Only the lines from the start of the data through the one containing "(IHC) micrograph of" belong in your answer; return them exactly.

▶ [Data to use]:
▬▬▬▬▬▬▬▬▬▬

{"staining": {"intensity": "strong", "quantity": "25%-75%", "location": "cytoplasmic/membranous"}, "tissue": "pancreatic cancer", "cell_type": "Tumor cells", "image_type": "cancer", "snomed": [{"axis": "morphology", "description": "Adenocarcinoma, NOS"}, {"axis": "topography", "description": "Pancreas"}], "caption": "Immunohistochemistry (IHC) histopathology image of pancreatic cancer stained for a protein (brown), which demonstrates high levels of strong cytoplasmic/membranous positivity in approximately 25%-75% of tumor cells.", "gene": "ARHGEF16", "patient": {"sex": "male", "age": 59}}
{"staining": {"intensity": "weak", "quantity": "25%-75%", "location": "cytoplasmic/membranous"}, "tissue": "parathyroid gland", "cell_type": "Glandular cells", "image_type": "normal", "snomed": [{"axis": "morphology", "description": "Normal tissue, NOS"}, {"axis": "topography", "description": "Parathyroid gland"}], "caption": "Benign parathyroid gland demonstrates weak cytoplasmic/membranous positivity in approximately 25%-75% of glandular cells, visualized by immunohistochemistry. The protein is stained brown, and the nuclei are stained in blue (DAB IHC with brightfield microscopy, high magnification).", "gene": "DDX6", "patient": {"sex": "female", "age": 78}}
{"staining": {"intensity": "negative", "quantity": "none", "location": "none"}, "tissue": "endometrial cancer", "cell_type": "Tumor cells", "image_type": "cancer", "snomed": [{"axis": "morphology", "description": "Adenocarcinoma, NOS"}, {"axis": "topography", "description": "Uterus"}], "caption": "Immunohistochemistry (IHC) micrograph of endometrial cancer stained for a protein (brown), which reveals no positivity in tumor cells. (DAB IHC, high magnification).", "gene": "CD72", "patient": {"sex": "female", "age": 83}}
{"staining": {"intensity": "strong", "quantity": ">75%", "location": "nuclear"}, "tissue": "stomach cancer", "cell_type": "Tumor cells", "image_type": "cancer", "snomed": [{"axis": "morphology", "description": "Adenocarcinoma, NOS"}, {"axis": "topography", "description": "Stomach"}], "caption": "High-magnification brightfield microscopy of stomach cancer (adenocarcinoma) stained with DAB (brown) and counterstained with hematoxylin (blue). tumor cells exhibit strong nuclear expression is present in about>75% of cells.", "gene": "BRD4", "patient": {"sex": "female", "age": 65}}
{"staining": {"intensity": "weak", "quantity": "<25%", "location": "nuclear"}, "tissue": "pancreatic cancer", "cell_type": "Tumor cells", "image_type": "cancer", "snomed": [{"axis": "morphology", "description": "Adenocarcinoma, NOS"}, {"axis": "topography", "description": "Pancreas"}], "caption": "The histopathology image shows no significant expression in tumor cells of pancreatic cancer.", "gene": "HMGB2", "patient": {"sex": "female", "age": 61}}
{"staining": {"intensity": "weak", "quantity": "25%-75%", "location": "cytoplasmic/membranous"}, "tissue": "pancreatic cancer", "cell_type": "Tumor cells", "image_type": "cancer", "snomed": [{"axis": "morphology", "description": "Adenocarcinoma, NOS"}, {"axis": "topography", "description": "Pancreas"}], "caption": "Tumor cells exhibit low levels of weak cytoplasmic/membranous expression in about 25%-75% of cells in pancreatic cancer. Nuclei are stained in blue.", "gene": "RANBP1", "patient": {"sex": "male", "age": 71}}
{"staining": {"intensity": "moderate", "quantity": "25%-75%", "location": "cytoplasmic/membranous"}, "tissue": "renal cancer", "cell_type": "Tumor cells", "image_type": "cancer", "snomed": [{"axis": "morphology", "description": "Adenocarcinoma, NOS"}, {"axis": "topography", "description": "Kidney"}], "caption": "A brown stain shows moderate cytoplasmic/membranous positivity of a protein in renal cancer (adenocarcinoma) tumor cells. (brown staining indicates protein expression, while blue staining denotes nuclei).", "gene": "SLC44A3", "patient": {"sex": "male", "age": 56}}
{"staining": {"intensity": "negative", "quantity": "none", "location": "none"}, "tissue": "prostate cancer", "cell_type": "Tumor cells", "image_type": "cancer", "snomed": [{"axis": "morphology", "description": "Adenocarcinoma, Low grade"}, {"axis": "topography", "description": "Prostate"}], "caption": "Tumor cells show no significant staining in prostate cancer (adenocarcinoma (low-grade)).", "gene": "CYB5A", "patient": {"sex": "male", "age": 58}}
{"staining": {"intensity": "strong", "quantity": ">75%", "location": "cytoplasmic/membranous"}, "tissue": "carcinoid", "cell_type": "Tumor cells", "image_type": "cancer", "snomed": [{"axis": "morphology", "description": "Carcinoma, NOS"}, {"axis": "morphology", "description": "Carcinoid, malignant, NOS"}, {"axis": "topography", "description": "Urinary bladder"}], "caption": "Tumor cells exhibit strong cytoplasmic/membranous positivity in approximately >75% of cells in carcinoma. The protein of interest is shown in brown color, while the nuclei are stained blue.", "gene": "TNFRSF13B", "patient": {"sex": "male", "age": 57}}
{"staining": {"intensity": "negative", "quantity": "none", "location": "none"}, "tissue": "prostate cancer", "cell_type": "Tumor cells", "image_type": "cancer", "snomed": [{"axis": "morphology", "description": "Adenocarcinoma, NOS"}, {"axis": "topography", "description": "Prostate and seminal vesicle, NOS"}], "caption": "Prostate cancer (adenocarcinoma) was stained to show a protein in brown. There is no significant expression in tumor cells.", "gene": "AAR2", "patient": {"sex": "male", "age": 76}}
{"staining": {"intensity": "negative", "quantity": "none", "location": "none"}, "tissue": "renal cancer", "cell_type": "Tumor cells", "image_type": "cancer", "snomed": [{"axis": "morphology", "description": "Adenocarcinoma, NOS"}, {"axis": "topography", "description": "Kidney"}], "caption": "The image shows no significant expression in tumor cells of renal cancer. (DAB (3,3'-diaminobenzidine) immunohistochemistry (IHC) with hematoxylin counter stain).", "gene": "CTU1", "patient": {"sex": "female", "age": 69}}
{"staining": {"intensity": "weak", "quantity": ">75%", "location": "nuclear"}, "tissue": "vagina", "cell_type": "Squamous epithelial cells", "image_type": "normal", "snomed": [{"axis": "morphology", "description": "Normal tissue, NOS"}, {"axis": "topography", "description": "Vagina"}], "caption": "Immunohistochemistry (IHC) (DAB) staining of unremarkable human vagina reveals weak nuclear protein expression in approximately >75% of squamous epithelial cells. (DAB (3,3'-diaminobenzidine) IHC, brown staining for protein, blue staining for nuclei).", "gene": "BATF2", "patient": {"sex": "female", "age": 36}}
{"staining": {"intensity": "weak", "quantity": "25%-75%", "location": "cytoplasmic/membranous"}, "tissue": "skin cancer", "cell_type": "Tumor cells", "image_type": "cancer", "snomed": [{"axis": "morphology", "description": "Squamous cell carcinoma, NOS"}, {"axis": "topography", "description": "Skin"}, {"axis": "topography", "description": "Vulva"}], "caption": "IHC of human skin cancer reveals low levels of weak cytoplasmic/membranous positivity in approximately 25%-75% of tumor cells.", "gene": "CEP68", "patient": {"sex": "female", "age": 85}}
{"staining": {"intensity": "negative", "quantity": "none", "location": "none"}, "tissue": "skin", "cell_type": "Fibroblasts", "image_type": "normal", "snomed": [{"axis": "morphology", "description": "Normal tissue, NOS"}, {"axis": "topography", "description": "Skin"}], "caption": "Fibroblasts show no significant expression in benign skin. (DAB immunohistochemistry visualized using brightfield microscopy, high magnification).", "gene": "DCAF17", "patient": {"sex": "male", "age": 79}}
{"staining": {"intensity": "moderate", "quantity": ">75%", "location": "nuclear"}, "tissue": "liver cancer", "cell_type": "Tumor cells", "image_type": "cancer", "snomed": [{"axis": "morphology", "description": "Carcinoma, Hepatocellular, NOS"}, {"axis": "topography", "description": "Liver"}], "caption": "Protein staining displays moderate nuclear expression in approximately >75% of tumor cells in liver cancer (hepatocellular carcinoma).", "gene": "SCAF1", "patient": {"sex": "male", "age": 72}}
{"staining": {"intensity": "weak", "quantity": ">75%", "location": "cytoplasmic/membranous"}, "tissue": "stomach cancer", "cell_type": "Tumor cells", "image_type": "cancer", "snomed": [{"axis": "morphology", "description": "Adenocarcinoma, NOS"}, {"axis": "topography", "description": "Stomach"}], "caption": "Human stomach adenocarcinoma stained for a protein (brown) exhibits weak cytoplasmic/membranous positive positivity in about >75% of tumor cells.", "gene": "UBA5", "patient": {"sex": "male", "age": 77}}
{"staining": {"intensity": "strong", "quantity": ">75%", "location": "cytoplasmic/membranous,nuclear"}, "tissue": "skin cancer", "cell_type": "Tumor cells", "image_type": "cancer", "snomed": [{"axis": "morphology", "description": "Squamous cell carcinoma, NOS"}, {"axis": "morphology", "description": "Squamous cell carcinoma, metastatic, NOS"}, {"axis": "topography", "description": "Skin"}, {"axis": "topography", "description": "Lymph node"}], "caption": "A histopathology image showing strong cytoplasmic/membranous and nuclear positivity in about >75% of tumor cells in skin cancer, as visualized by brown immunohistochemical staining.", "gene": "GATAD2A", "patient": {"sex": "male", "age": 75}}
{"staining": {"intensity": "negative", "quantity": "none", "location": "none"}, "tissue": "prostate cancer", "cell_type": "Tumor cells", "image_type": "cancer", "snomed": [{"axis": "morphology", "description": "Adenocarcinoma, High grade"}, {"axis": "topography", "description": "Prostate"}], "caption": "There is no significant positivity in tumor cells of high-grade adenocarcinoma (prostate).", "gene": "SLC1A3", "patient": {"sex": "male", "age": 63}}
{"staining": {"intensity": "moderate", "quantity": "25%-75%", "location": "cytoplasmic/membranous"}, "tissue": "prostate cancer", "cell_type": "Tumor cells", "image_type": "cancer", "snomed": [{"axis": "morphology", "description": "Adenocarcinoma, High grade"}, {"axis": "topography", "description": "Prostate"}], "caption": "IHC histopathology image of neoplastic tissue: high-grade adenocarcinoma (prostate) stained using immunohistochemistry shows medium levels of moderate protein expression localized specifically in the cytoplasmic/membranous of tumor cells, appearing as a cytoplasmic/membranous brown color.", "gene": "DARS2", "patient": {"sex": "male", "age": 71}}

▬▬▬▬▬▬▬▬▬▬

▶ [Answer space]:
{"staining": {"intensity": "strong", "quantity": "25%-75%", "location": "cytoplasmic/membranous"}, "tissue": "pancreatic cancer", "cell_type": "Tumor cells", "image_type": "cancer", "snomed": [{"axis": "morphology", "description": "Adenocarcinoma, NOS"}, {"axis": "topography", "description": "Pancreas"}], "caption": "Immunohistochemistry (IHC) histopathology image of pancreatic cancer stained for a protein (brown), which demonstrates high levels of strong cytoplasmic/membranous positivity in approximately 25%-75% of tumor cells.", "gene": "ARHGEF16", "patient": {"sex": "male", "age": 59}}
{"staining": {"intensity": "weak", "quantity": "25%-75%", "location": "cytoplasmic/membranous"}, "tissue": "parathyroid gland", "cell_type": "Glandular cells", "image_type": "normal", "snomed": [{"axis": "morphology", "description": "Normal tissue, NOS"}, {"axis": "topography", "description": "Parathyroid gland"}], "caption": "Benign parathyroid gland demonstrates weak cytoplasmic/membranous positivity in approximately 25%-75% of glandular cells, visualized by immunohistochemistry. The protein is stained brown, and the nuclei are stained in blue (DAB IHC with brightfield microscopy, high magnification).", "gene": "DDX6", "patient": {"sex": "female", "age": 78}}
{"staining": {"intensity": "negative", "quantity": "none", "location": "none"}, "tissue": "endometrial cancer", "cell_type": "Tumor cells", "image_type": "cancer", "snomed": [{"axis": "morphology", "description": "Adenocarcinoma, NOS"}, {"axis": "topography", "description": "Uterus"}], "caption": "Immunohistochemistry (IHC) micrograph of endometrial cancer stained for a protein (brown), which reveals no positivity in tumor cells. (DAB IHC, high magnification).", "gene": "CD72", "patient": {"sex": "female", "age": 83}}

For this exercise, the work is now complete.